Em 1986, os grupos de Vanhoutte e de Moncada fizeram importantes estudos sobre a inativação do EDRF. Praticamente ao mesmo tempo, Murad e Ignarro, que também foram laureados com o Prêmio Nobel, verificaram que vasodilatadores como a nitroglicerina e o próprio NO produziam relaxamento do músculo liso por ativar a síntese de GMP cíclico. Naquela época, Furchgott fez uma série de experimentos para comparar os efeitos do EDRF com os do NO. Por coincidência, também em 1986, tanto Furchgott como Ignarro, independentemente, propuseram, em um Simpósio, que o EDRF e o NO eram a mesma substância. Os resultados desse simpósio só foram publicados em 1988. Nesse mesmo ano, Moncada e colaboradores verificaram que a origem do NO era a l-arginina endógena, por ação da enzima NO-sintase. A partir daí o estudo do NO progrediu logaritmicamente e a sensação é a de que, apesar dos milhares de trabalhos já publicados, ainda há muito a descobrir em relação ao papel do NO no organismo.
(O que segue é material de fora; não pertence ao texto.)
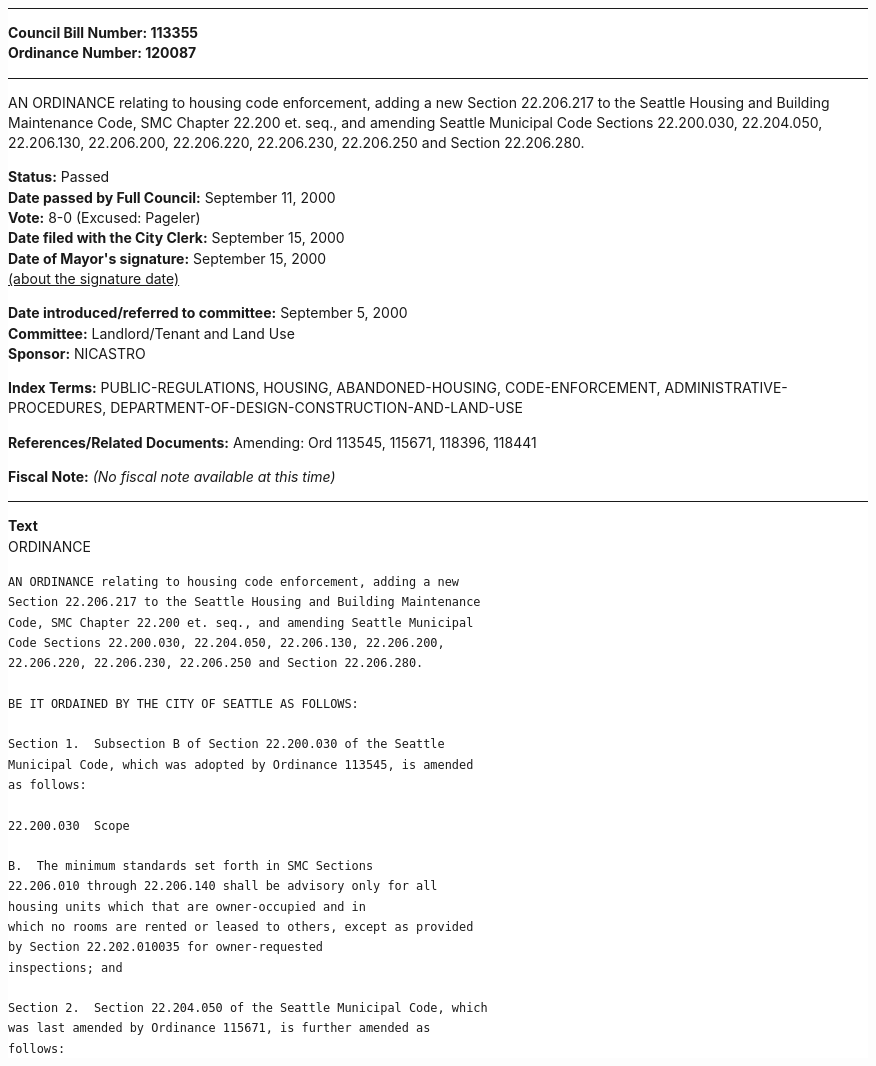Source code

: * * * * *  
  
**Council Bill Number: [](#h0)[](#h2)113355**   
**Ordinance Number: 120087**  
  
* * * * *  
  
AN ORDINANCE relating to housing code enforcement, adding a new Section 22.206.217 to the Seattle Housing and Building Maintenance Code, SMC Chapter 22.200 et. seq., and amending Seattle Municipal Code Sections 22.200.030, 22.204.050, 22.206.130, 22.206.200, 22.206.220, 22.206.230, 22.206.250 and Section 22.206.280.  
  
**Status:** Passed   
**Date passed by Full Council:** September 11, 2000   
**Vote:** 8-0 (Excused: Pageler)   
**Date filed with the City Clerk:** September 15, 2000   
**Date of Mayor's signature:** September 15, 2000   
[(about the signature date)](/~public/approvaldate.htm)   
  
  
**Date introduced/referred to committee:** September 5, 2000   
**Committee:** Landlord/Tenant and Land Use   
**Sponsor:** NICASTRO   
  
**Index Terms:** PUBLIC-REGULATIONS, HOUSING, ABANDONED-HOUSING, CODE-ENFORCEMENT, ADMINISTRATIVE-PROCEDURES, DEPARTMENT-OF-DESIGN-CONSTRUCTION-AND-LAND-USE  
  
**References/Related Documents:** Amending: Ord 113545, 115671, 118396, 118441  
  
**Fiscal Note:** *(No fiscal note available at this time)*  
  
* * * * *  
  
**Text**  
    ORDINANCE   
  
    AN ORDINANCE relating to housing code enforcement, adding a new  
    Section 22.206.217 to the Seattle Housing and Building Maintenance  
    Code, SMC Chapter 22.200 et. seq., and amending Seattle Municipal  
    Code Sections 22.200.030, 22.204.050, 22.206.130, 22.206.200,  
    22.206.220, 22.206.230, 22.206.250 and Section 22.206.280.  
  
    BE IT ORDAINED BY THE CITY OF SEATTLE AS FOLLOWS:  
  
    Section 1.  Subsection B of Section 22.200.030 of the Seattle  
    Municipal Code, which was adopted by Ordinance 113545, is amended  
    as follows:  
  
    22.200.030  Scope  
  
    B.  The minimum standards set forth in SMC Sections  
    22.206.010 through 22.206.140 shall be advisory only for all  
    housing units which that are owner-occupied and in  
    which no rooms are rented or leased to others, except as provided  
    by Section 22.202.010035 for owner-requested  
    inspections; and  
  
    Section 2.  Section 22.204.050 of the Seattle Municipal Code, which  
    was last amended by Ordinance 115671, is further amended as  
    follows:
Quando soube que Furchgott havia recebido o Prêmio Nobel, muitas idéias me vieram à mente, as quais procuro resumir abaixo para um eventual exercício de reflexão: (a) Furchgott trabalhou com preparações extremamente simples, de músculo liso isolado, em um momento em que se valorizava cada vez mais a sofisticação tecnológica, o que mostra que nem sempre é a metodologia de fronteira que leva aos resultados mais espetaculares; (b) iniciou sua pesquisa com o EDRF com cerca de 60 anos de idade, quando muitos já pensam em aposentar-se; (c) sempre comentava que era muito lento para publicar, o que atribuo ao fato de ser bastante perfeccionista. Isso me faz pensar na importância de avaliar mais a qualidade do que a quantidade de publicações, ao contrário de algumas tendências atuais; d) sua descoberta foi muito facilitada, em minha opinião, porque tinha uma sólida vivência em farmacologia geral e experimental, o que reforça a importância da pesquisa básica; (e) muitas vezes as grandes descobertas estão ao nosso lado, sem que isso seja percebido.
Aron Jurkiewicz – Professor Titular de Farmacologia da EPM/UNIFESP.